I have recently started using Nintendulator to assist in debugging my emulator, but out of nowhere it started running really fast (170fps) instead of 60fps. I cannot see what might be causing this issue. I have tried completely deleting all the files and then unzipping them again, but I run into the same issues. If I choose 1/2 speed or something similar, it behaves as you'd expect by running at half speed, but as soon as I try and return to normal speed, it jumps back up to 170fps.
I am using the latest stable version of Nintendulator 0.970.
Any help would be appreciated.
It does that if you disable sound.
Did you disable sound perhaps? (Ctrl+s)
Nintendulator moves way too fast on my computer when I do this.
edit: ninja'd
thefox wrote:
It does that if you disable sound.
Wow. Thanks. Who would have known?!
Is there any reasoning for this?
I actually once sent Quietust email about this and he said it was "by design"... it's still pretty stupid and makes the whole option of disabling sound almost useless. Fortunately Windows Vista and Windows 7 has separate audio volume controls for each application.

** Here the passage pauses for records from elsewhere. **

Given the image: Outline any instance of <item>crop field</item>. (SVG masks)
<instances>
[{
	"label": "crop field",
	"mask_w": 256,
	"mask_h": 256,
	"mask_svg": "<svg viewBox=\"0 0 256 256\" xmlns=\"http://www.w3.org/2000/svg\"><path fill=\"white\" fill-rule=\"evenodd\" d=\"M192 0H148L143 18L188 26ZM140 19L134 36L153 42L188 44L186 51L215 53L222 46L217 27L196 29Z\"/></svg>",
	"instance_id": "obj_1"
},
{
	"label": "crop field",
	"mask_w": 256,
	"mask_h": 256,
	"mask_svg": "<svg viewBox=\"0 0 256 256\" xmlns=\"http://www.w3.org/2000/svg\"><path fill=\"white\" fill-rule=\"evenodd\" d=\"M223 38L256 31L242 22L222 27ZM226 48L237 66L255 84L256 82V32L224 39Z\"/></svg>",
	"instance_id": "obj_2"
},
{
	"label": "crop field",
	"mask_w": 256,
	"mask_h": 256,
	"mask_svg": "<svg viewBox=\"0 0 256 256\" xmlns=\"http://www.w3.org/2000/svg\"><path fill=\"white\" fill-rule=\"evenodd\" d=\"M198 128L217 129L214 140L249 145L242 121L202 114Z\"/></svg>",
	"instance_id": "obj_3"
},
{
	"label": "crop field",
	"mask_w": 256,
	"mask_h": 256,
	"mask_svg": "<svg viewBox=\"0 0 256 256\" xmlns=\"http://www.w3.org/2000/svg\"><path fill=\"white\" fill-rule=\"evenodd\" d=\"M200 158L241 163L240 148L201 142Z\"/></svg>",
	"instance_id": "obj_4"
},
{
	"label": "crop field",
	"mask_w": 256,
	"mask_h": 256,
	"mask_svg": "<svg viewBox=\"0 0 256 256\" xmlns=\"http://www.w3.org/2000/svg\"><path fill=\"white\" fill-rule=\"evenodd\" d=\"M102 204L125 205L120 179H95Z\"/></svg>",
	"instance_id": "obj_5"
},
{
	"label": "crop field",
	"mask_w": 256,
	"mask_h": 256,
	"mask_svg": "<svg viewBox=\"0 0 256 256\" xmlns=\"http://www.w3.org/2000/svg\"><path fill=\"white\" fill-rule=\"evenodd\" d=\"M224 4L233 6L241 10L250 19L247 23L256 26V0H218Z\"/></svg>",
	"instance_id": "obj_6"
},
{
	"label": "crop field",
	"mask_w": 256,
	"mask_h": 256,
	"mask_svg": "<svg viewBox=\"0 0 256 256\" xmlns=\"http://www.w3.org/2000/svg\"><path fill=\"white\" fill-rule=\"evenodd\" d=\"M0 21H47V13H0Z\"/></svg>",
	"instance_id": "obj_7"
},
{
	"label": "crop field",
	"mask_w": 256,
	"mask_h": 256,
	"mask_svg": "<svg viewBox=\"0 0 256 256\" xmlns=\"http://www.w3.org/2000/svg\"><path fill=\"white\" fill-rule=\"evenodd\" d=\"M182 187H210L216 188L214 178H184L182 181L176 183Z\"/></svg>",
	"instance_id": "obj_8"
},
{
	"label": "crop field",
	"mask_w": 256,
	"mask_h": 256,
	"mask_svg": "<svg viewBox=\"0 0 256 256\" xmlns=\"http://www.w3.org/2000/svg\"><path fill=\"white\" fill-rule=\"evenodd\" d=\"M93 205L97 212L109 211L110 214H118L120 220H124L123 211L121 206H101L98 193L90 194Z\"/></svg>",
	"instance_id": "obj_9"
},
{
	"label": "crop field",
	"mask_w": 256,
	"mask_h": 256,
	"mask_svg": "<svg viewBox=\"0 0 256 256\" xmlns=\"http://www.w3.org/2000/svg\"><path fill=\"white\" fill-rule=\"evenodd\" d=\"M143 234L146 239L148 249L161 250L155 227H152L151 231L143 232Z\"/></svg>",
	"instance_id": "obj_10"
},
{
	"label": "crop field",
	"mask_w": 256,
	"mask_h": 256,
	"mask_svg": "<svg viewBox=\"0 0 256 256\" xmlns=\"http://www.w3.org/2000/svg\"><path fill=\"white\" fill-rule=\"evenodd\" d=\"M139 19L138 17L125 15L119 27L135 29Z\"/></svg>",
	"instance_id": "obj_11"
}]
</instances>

Timers on a PC tend to be inaccurate, achieving exact timing is hard.
However, a sound card is usually the most accurate timer available. This is because your ears notice differences more than your eyes. If it drifted as much as other timers things would sound too fast or too slow.
Rendering a frame of sound and playing it back is an easy way to achieve accurate timing and avoid choppy sound.
Disabling sound playback would mean the program finishes playing sounds immediately. It would render the next frame immediately, instead of waiting.
I have no idea if this is the case here, but that would be my guess.
Hamburgler wrote:
Disabling sound playback would mean the program finishes playing sounds immediately. It would render the next frame immediately, instead of waiting.
Then why can't it switch to waiting for PC vertical blank, doing some sort of Bresenham state machine to compensate for (say) a 75 Hz PC emulating a 50 Hz NES, instead of waiting for the empty audio buffer?
Because everyone uses different refresh rates?
EDIT: You modified your post to include the bresenham idea. It could work I guess.
Because implementing a separate timing system just so you could disable audio wasn't worth the work? It'd be simpler to just send silence to the sound card than implement that.
The biggest reason to use audio for timing is that if you use video for timing, then audio will have buffer over/underruns. You can only have one master timebase.
Hamburgler wrote:
However, a sound card is usually the most accurate timer available.
Hardly. Multiple clock timers exist on x86 architecture, and all have variance in their accuracy. ACPI, HPET, i8254, and TSC are four common ones which I can name, in order of preference/accurancy. HPET should be more than sufficient under Windows.
How do you interface with these under Windows? I've no idea, but I'm absolutely certain there's Win32 calls for setting up such.